Configuring model monitors

Last updated: Sep 09, 2022

Set up monitors to evaluate each model deployment that you are tracking with Watson OpenScale.

Providing model details

Provide information about your model to enable Watson OpenScale to access your database and understand how the model is set up.

To configure monitors, provide the following information in the Model details section on the model configuration page in Watson OpenScale:

Model input

Select the type of data that the deployment analyzes and the type of algorithm that you use to build your model.

Training data

If you do not use a notebook to provide a training data summary, you must enter the location of the training data. Specify the exact location in the Db2 database or Cloud Object Storage where the training data is located. After you select the storage type (either Db2 or Cloud Object Storage), you must complete the following information:

For a Db2 database, enter the following information:
- Host name or IP address, excluding the initial https:// prefix and the final forward slash (/)
- Port
- Database (name)
- Username
- Password
For Cloud Object Storage, enter the following information:
- Login URL: The Login URL must match the region setting of the bucket where your training data is located. You will specify the training data bucket in the next step.
- Resource instance (ID). To find the Resource instance ID, go to https://cloud.ibm.com/resources, expand the Storage resource, click the Cloud Object Storage service, and then click Service credentials. Expand the desired Key name. Copy the value of resource_instance_id without the quotation marks
- API key. To find the API key, go to https://cloud.ibm.com/resources, expand the Storage resource, click the Cloud Object Storage service, and then click Service credentials**. Expand the desired Key name. Copy the value of apikey without the quotation marks

To ensure a valid connection, click Connect to connect to the training data. After you successfully connect, you must make additional selections and save your work:

For a Db2 database, select both a schema and a training table that includes columns that are expected by your model.
For Cloud Object Storage, select a Bucket and a Data Set.

Model transaction

Watson OpenScale checks the payload logging automatically for models that you create with IBM Watson Machine Learning. For external machine learning providers, you must send a sample payload either by pasting a JSON file into the JSON payload box or by using the API to send a request.

Training data label

You must select a single unique feature from the data to serve as the label (prediction) column. This is what the model was designed to predict.

Training features

Select all the features that were used to train the model before it was deployed.

Model output details

Select model output details and save your work. Specifically, you must select a prediction column and a prediction probability column. Watson OpenScale might detect these values for you.

Numeric/categorical data

For numeric or categorical data, you must provide information about the training data for your model to configure the monitors.
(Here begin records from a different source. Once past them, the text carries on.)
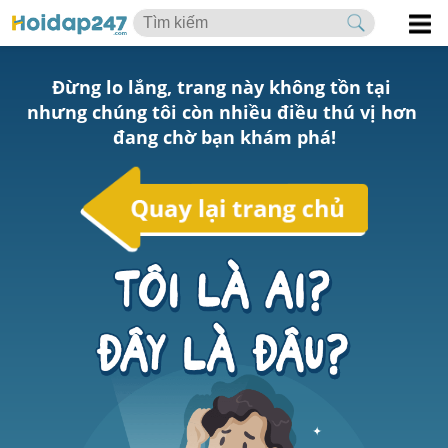
Đừng lo lắng, trang này không tồn tại 
nhưng chúng tôi còn nhiều điều thú vị hơn 
đang chờ bạn khám phá!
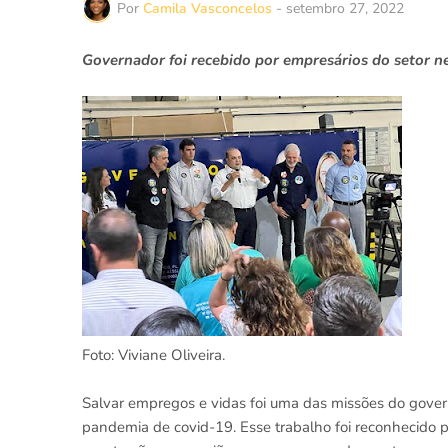
Por
Camila Vasconcelos
-
setembro 27, 2022
Governador foi recebido por empresários do setor n
Foto: Viviane Oliveira.
Salvar empregos e vidas foi uma das missões do gover
pandemia de covid-19. Esse trabalho foi reconhecido p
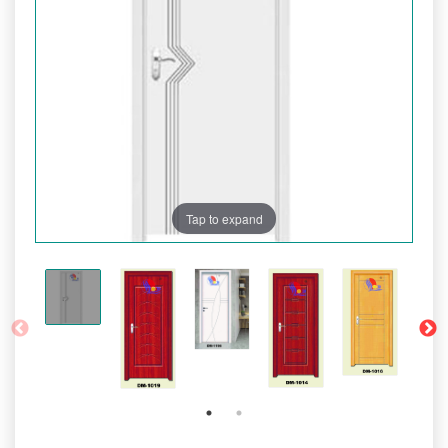
Tap to expand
Manually configure monitors - Requires you to provide connection information to your training data.

The format of the training data must match the model. For example, if the model expects M and F for the feature Gender, then the training data should have M and F, not Male and Female. Similarly, if a feature column is identified as numeric, this column should be numeric in your model during model training. If a feature column is identified as numeric and you use this column as categorical in your model during model training, then you must update the column to be categorical.

Watson OpenScale supports either Db2 or Cloud Object Storage locations:
- Specify the Location (either Db2 or Cloud Object Storage), then:
  - For a Db2 database, enter the following information:
    - Host name or IP address
    - Port
    - Database (name)
    - Username
    - Password
  - For Cloud Object Storage, enter the following information:
    - Login URL: The Login URL must match the region setting of the bucket where your training data is located. You will specify the training data bucket in the next step.
    - Resource instance (ID)
    - API key
- To ensure a valid connection, click Test to connect to the training data.
- Specify the exact location in the Db2 database or Cloud Object Storage where the training data is located.
  - For a Db2 database, select both a schema and a training table that includes columns that are expected by your model.
  - For Cloud Object Storage, select a Bucket and a Data Set.
Upload a training data distribution file - Choose this option if you prefer to keep your training data private. You can use a custom Python notebook to provide Watson OpenScale with information to analyze your training data without providing access to the training data itself.

Running the Python notebook lets you capture distinct values in the schema columns, as well as the column names. In addition, you can use the notebook to pre-configure the Fairness monitor.

Download the custom notebook, and replace any credentials with your own credentials.
Review the notebook carefully, specifying data for your model where appropriate. Save the notebook.
Run the notebook to generate a JSON-formatted configuration file.
Upload the JSON configuration file.

Watson OpenScale locates your training data from the metadata that is stored with the model in IBM Watson Machine Learning.
Select the columns used to train the model - these are the features that your model deployment expects in a request. Do not select the label (prediction) column.
You can choose either a string column or a numeric column as the prediction column.

Images and unstructured text

Images

For models that accept images as input, the image needs to be represented as a (height) x (width) x (# channels) format, where each point represents either monochrome or RGB values for each pixel.
Unstructured text

For models that accept text as input, note that the model accepts the entire text, and not a vectorized representation of the text.

Fairness and drift metrics are not supported for unstructured (image or text) data types.